A restoration of the Dog House Tavern and a reopening of the historic bar may soon be on the way in Langley.
Owners Janice and Charlie Kleiner recently received conditional approval from a pair of Langley citizen boards to move forward with conceptual designs.
Plans for the building include a residence and office/retail space upstairs, a restaurant and bar at street level, an event space on the lower level, and a two-car garage for the residents off the Anthes Avenue hill.
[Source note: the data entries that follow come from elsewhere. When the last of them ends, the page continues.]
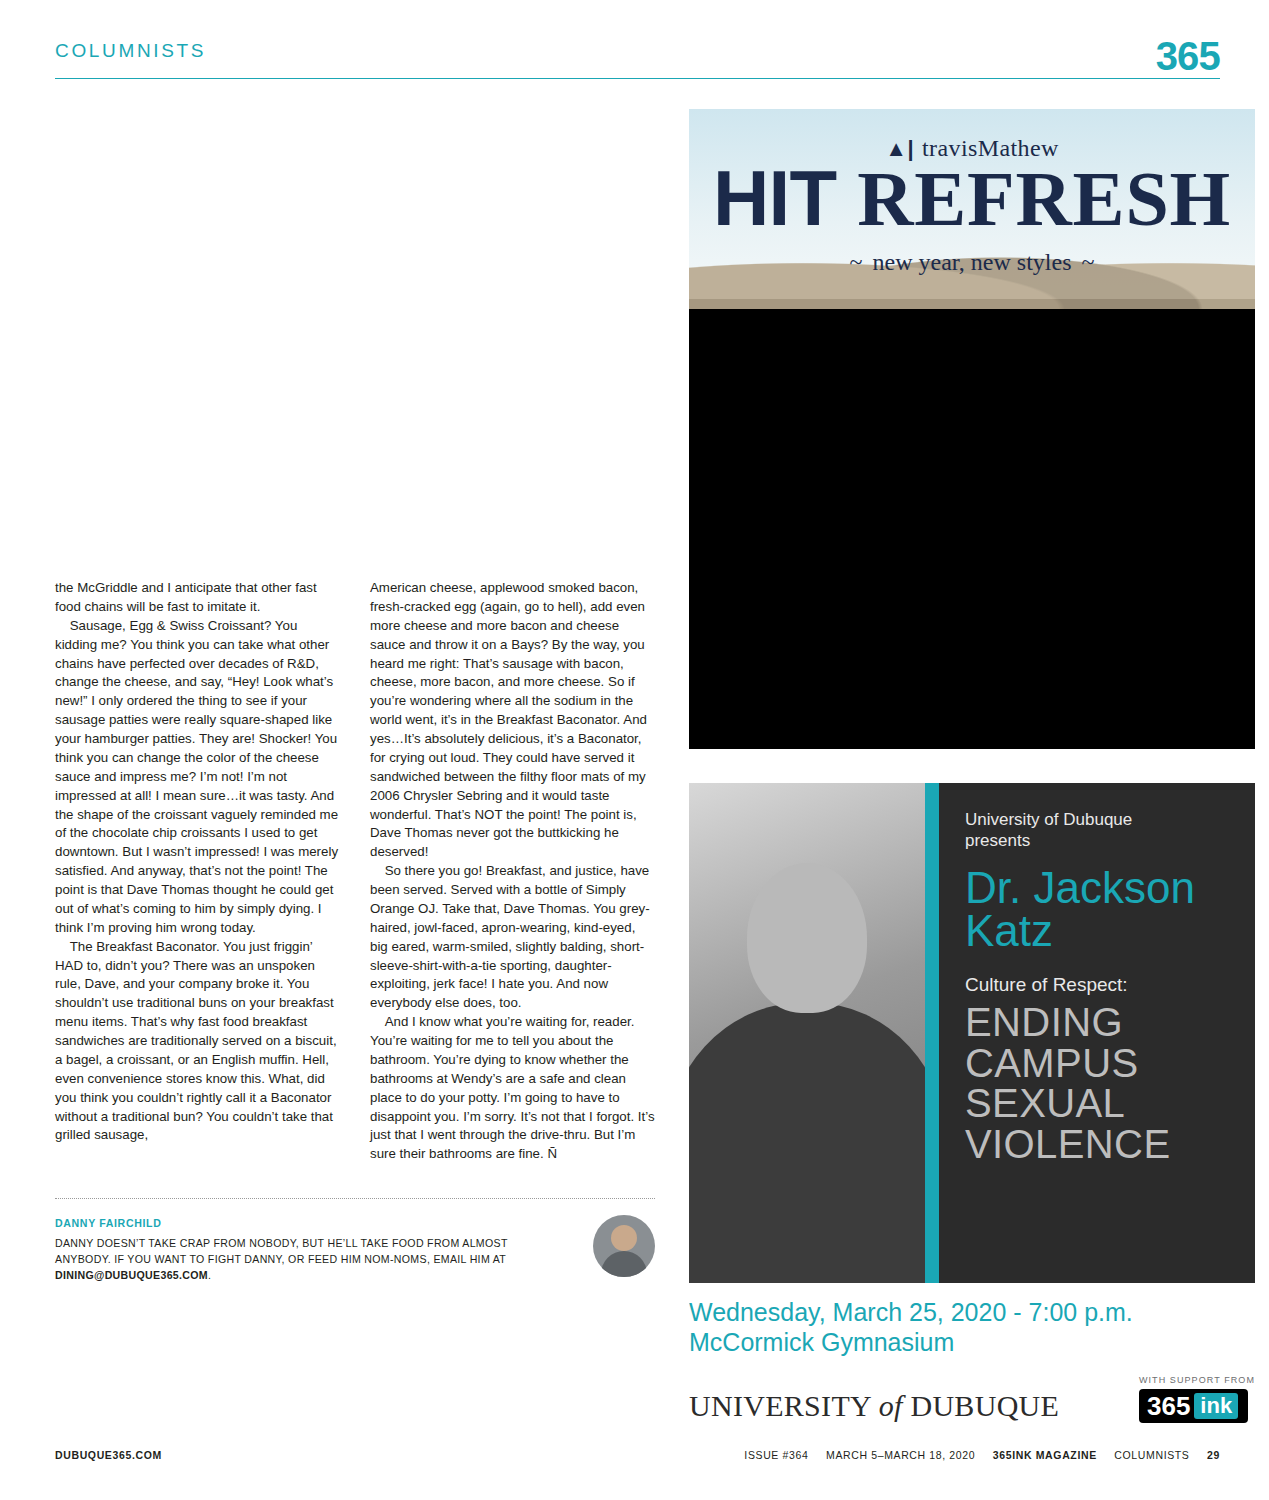Columnists
365
the McGriddle and I anticipate that other fast food chains will be fast to imitate it.
Sausage, Egg & Swiss Croissant? You kidding me? You think you can take what other chains have perfected over decades of R&D, change the cheese, and say, “Hey! Look what’s new!” I only ordered the thing to see if your sausage patties were really square-shaped like your hamburger patties. They are! Shocker! You think you can change the color of the cheese sauce and impress me? I’m not! I’m not impressed at all! I mean sure…it was tasty. And the shape of the croissant vaguely reminded me of the chocolate chip croissants I used to get downtown. But I wasn’t impressed! I was merely satisfied. And anyway, that’s not the point! The point is that Dave Thomas thought he could get out of what’s coming to him by simply dying. I think I’m proving him wrong today.
The Breakfast Baconator. You just friggin’ HAD to, didn’t you? There was an unspoken rule, Dave, and your company broke it. You shouldn’t use traditional buns on your breakfast menu items. That’s why fast food breakfast sandwiches are traditionally served on a biscuit, a bagel, a croissant, or an English muffin. Hell, even convenience stores know this. What, did you think you couldn’t rightly call it a Baconator without a traditional bun? You couldn’t take that grilled sausage,
American cheese, applewood smoked bacon, fresh-cracked egg (again, go to hell), add even more cheese and more bacon and cheese sauce and throw it on a Bays? By the way, you heard me right: That’s sausage with bacon, cheese, more bacon, and more cheese. So if you’re wondering where all the sodium in the world went, it’s in the Breakfast Baconator. And yes…It’s absolutely delicious, it’s a Baconator, for crying out loud. They could have served it sandwiched between the filthy floor mats of my 2006 Chrysler Sebring and it would taste wonderful. That’s NOT the point! The point is, Dave Thomas never got the buttkicking he deserved!
So there you go! Breakfast, and justice, have been served. Served with a bottle of Simply Orange OJ. Take that, Dave Thomas. You grey-haired, jowl-faced, apron-wearing, kind-eyed, big eared, warm-smiled, slightly balding, short-sleeve-shirt-with-a-tie sporting, daughter-exploiting, jerk face! I hate you. And now everybody else does, too.
And I know what you’re waiting for, reader. You’re waiting for me to tell you about the bathroom. You’re dying to know whether the bathrooms at Wendy’s are a safe and clean place to do your potty. I’m going to have to disappoint you. I’m sorry. It’s not that I forgot. It’s just that I went through the drive-thru. But I’m sure their bathrooms are fine. Ñ
Danny Fairchild Danny doesn’t take crap from nobody, but he’ll take food from almost anybody. If you want to fight Danny, or feed him nom-noms, email him at dining@dubuque365.com.
▲|travisMathew
HIT REFRESH
new year, new styles
University of Dubuque
presents
Dr. Jackson
Katz
Culture of Respect:
ENDING
CAMPUS
SEXUAL
VIOLENCE
Wednesday, March 25, 2020 - 7:00 p.m.
McCormick Gymnasium
UNIVERSITY of DUBUQUE
with support from
365ink
DUBUQUE365.COM
Issue #364 March 5–March 18, 2020 365ink Magazine Columnists 29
Off the back of each floor juts a deck looking out toward Camano Island and Saratoga Passage.
Based on the concept designs and architect Duaine Weston’s presentation to the Design Review Board on May 19, the building’s facades will remain largely unchanged, including the bright red paint.
“Bob (Waterman) and his group are going to hold you to the fire on that one,” said Bob Dalton, the design board’s chairman, referring to Waterman and the Langley Historic Preservation Commission.
The Kleiners, the building’s owners since 2010, submitted the conceptual designs to the city’s Historic Preservation Commission and Design Review Board this week. Prepared by Duaine Weston & Associates and architect David G. Welsh, the design passed muster with the preservation commission — an unofficial step in the process. Waterman said the Kleiners were interested in seeing if their changes — such as the decks, a different First Street awning and restoring the old windows — would qualify them for the city’s historic register and a property tax break. They presented their drawings to the preservation commission May 12.
“Our sense was in looking at their plans that, although there will be additions such as the decks and windows, the main mass and two sides — south side and west side, would retain their historic characters,” Waterman said in followup interview Thursday.
On Tuesday, Janice Kleiner and Weston made a similar presentation to the Design Review Board. Other than a few concerns about lighting, fire escapes, future signage and paint color, the design board members were pleased with what they saw.
“It’s low impact and I support it,” said Ron Kasprisin, a design board member, after looking at the design specs.
The Dog House Tavern has come a long way in just the past two years. After a stop-and-start restoration and renovation plan, the building’s outcome looked grim.
In 2014, the Langley City Council passed an ordinance outlining steps for demolishing buildings that are eligible to be or already on the National or Washington historic registers. The rules came in response to an inquiry by the Kleiners about demolition, which prompted the city to adopt guidelines for historic building destruction that would prevent demolition by neglect and allow Langley to keep buildings it found historically important.
Now that the locally beloved but long dormant Dog House is on its way to waking, city officials are getting behind the project. Waterman said he fully supported their designs because they were in line with the structure’s history.
“This is a combination of a preservation and restoration project,” Waterman said at the Design Review Board’s meeting Tuesday.
Weston was seeking a general nod from city representatives before going forward for a structural engineer’s designs to be submitted to the Community Planning department for review. The four members said they conditionally okayed the concepts, but still needed to review the exterior lighting, signage and awning before giving a full approval.